**PROBLEM STATEMENT**
What is needed here is every record, retyped without any change.

== Segment start ==

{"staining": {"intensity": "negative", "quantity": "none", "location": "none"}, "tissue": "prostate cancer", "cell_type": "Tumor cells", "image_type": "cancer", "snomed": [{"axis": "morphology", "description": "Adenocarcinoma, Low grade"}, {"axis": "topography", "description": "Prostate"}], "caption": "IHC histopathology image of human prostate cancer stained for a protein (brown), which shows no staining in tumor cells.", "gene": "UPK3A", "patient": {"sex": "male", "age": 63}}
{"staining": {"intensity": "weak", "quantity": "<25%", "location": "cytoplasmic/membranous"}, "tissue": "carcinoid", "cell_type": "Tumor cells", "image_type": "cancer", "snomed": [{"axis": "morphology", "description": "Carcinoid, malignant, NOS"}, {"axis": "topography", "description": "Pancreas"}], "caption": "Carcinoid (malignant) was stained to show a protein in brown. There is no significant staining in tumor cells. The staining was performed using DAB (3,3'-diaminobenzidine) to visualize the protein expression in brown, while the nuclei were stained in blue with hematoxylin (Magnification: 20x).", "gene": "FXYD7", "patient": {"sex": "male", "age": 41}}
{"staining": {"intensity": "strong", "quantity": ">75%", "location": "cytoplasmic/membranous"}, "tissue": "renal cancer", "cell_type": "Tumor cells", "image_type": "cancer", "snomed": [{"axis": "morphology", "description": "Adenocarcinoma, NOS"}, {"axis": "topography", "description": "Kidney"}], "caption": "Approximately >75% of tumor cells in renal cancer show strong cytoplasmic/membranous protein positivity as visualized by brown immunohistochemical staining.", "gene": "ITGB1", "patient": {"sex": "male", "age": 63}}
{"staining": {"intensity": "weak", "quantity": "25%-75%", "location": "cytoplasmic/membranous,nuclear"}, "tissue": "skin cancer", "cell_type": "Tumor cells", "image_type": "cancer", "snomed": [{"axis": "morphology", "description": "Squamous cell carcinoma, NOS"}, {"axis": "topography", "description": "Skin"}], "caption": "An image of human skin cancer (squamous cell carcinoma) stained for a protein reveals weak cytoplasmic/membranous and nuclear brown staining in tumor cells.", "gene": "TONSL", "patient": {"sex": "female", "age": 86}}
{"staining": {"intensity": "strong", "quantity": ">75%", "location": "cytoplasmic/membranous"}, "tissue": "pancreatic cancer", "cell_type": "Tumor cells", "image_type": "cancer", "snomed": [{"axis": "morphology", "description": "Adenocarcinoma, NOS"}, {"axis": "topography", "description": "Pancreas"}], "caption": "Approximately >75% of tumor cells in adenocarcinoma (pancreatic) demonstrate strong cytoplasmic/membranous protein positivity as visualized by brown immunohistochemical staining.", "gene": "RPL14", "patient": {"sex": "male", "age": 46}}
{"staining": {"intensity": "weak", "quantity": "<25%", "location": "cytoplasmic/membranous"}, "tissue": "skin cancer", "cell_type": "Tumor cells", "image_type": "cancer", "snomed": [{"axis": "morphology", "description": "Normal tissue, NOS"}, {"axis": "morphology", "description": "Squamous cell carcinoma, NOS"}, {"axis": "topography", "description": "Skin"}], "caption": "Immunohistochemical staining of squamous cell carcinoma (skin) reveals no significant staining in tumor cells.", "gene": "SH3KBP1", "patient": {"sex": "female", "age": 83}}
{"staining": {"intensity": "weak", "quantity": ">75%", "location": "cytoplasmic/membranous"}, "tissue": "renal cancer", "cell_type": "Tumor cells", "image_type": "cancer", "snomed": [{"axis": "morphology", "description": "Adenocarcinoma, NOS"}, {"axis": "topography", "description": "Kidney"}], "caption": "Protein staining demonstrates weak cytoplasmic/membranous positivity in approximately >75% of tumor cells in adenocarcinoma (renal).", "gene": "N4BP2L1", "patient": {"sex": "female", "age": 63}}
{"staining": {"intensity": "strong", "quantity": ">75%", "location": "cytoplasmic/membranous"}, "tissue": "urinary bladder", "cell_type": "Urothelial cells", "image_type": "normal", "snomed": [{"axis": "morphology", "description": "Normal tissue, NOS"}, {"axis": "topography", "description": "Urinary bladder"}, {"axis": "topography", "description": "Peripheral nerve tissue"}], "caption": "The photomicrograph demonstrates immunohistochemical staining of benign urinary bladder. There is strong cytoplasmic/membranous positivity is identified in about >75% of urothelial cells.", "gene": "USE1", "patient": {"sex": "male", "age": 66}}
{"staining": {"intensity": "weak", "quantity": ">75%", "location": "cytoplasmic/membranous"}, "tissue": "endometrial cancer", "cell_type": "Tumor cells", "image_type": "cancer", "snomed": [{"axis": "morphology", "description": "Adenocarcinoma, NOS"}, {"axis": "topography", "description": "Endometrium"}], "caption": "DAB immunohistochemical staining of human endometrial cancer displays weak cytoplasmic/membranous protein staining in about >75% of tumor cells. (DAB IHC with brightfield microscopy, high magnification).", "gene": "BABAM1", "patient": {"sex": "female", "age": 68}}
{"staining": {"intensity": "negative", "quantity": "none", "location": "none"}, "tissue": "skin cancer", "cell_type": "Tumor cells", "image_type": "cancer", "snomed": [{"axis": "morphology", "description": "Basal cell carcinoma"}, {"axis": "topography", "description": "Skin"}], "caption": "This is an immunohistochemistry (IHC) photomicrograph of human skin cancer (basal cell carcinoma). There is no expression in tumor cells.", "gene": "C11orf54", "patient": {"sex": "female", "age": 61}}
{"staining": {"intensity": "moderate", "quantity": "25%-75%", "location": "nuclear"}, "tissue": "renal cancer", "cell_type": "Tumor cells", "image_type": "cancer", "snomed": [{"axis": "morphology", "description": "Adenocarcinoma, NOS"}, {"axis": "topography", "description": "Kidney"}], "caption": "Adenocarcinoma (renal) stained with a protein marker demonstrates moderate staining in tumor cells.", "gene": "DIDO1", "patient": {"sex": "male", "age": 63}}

== Segment end ==

**OUTPUT FOR THIS TASK**
{"staining": {"intensity": "negative", "quantity": "none", "location": "none"}, "tissue": "prostate cancer", "cell_type": "Tumor cells", "image_type": "cancer", "snomed": [{"axis": "morphology", "description": "Adenocarcinoma, Low grade"}, {"axis": "topography", "description": "Prostate"}], "caption": "IHC histopathology image of human prostate cancer stained for a protein (brown), which shows no staining in tumor cells.", "gene": "UPK3A", "patient": {"sex": "male", "age": 63}}
{"staining": {"intensity": "weak", "quantity": "<25%", "location": "cytoplasmic/membranous"}, "tissue": "carcinoid", "cell_type": "Tumor cells", "image_type": "cancer", "snomed": [{"axis": "morphology", "description": "Carcinoid, malignant, NOS"}, {"axis": "topography", "description": "Pancreas"}], "caption": "Carcinoid (malignant) was stained to show a protein in brown. There is no significant staining in tumor cells. The staining was performed using DAB (3,3'-diaminobenzidine) to visualize the protein expression in brown, while the nuclei were stained in blue with hematoxylin (Magnification: 20x).", "gene": "FXYD7", "patient": {"sex": "male", "age": 41}}
{"staining": {"intensity": "strong", "quantity": ">75%", "location": "cytoplasmic/membranous"}, "tissue": "renal cancer", "cell_type": "Tumor cells", "image_type": "cancer", "snomed": [{"axis": "morphology", "description": "Adenocarcinoma, NOS"}, {"axis": "topography", "description": "Kidney"}], "caption": "Approximately >75% of tumor cells in renal cancer show strong cytoplasmic/membranous protein positivity as visualized by brown immunohistochemical staining.", "gene": "ITGB1", "patient": {"sex": "male", "age": 63}}
{"staining": {"intensity": "weak", "quantity": "25%-75%", "location": "cytoplasmic/membranous,nuclear"}, "tissue": "skin cancer", "cell_type": "Tumor cells", "image_type": "cancer", "snomed": [{"axis": "morphology", "description": "Squamous cell carcinoma, NOS"}, {"axis": "topography", "description": "Skin"}], "caption": "An image of human skin cancer (squamous cell carcinoma) stained for a protein reveals weak cytoplasmic/membranous and nuclear brown staining in tumor cells.", "gene": "TONSL", "patient": {"sex": "female", "age": 86}}
{"staining": {"intensity": "strong", "quantity": ">75%", "location": "cytoplasmic/membranous"}, "tissue": "pancreatic cancer", "cell_type": "Tumor cells", "image_type": "cancer", "snomed": [{"axis": "morphology", "description": "Adenocarcinoma, NOS"}, {"axis": "topography", "description": "Pancreas"}], "caption": "Approximately >75% of tumor cells in adenocarcinoma (pancreatic) demonstrate strong cytoplasmic/membranous protein positivity as visualized by brown immunohistochemical staining.", "gene": "RPL14", "patient": {"sex": "male", "age": 46}}
{"staining": {"intensity": "weak", "quantity": "<25%", "location": "cytoplasmic/membranous"}, "tissue": "skin cancer", "cell_type": "Tumor cells", "image_type": "cancer", "snomed": [{"axis": "morphology", "description": "Normal tissue, NOS"}, {"axis": "morphology", "description": "Squamous cell carcinoma, NOS"}, {"axis": "topography", "description": "Skin"}], "caption": "Immunohistochemical staining of squamous cell carcinoma (skin) reveals no significant staining in tumor cells.", "gene": "SH3KBP1", "patient": {"sex": "female", "age": 83}}
{"staining": {"intensity": "weak", "quantity": ">75%", "location": "cytoplasmic/membranous"}, "tissue": "renal cancer", "cell_type": "Tumor cells", "image_type": "cancer", "snomed": [{"axis": "morphology", "description": "Adenocarcinoma, NOS"}, {"axis": "topography", "description": "Kidney"}], "caption": "Protein staining demonstrates weak cytoplasmic/membranous positivity in approximately >75% of tumor cells in adenocarcinoma (renal).", "gene": "N4BP2L1", "patient": {"sex": "female", "age": 63}}
{"staining": {"intensity": "strong", "quantity": ">75%", "location": "cytoplasmic/membranous"}, "tissue": "urinary bladder", "cell_type": "Urothelial cells", "image_type": "normal", "snomed": [{"axis": "morphology", "description": "Normal tissue, NOS"}, {"axis": "topography", "description": "Urinary bladder"}, {"axis": "topography", "description": "Peripheral nerve tissue"}], "caption": "The photomicrograph demonstrates immunohistochemical staining of benign urinary bladder. There is strong cytoplasmic/membranous positivity is identified in about >75% of urothelial cells.", "gene": "USE1", "patient": {"sex": "male", "age": 66}}
{"staining": {"intensity": "weak", "quantity": ">75%", "location": "cytoplasmic/membranous"}, "tissue": "endometrial cancer", "cell_type": "Tumor cells", "image_type": "cancer", "snomed": [{"axis": "morphology", "description": "Adenocarcinoma, NOS"}, {"axis": "topography", "description": "Endometrium"}], "caption": "DAB immunohistochemical staining of human endometrial cancer displays weak cytoplasmic/membranous protein staining in about >75% of tumor cells. (DAB IHC with brightfield microscopy, high magnification).", "gene": "BABAM1", "patient": {"sex": "female", "age": 68}}
{"staining": {"intensity": "negative", "quantity": "none", "location": "none"}, "tissue": "skin cancer", "cell_type": "Tumor cells", "image_type": "cancer", "snomed": [{"axis": "morphology", "description": "Basal cell carcinoma"}, {"axis": "topography", "description": "Skin"}], "caption": "This is an immunohistochemistry (IHC) photomicrograph of human skin cancer (basal cell carcinoma). There is no expression in tumor cells.", "gene": "C11orf54", "patient": {"sex": "female", "age": 61}}
{"staining": {"intensity": "moderate", "quantity": "25%-75%", "location": "nuclear"}, "tissue": "renal cancer", "cell_type": "Tumor cells", "image_type": "cancer", "snomed": [{"axis": "morphology", "description": "Adenocarcinoma, NOS"}, {"axis": "topography", "description": "Kidney"}], "caption": "Adenocarcinoma (renal) stained with a protein marker demonstrates moderate staining in tumor cells.", "gene": "DIDO1", "patient": {"sex": "male", "age": 63}}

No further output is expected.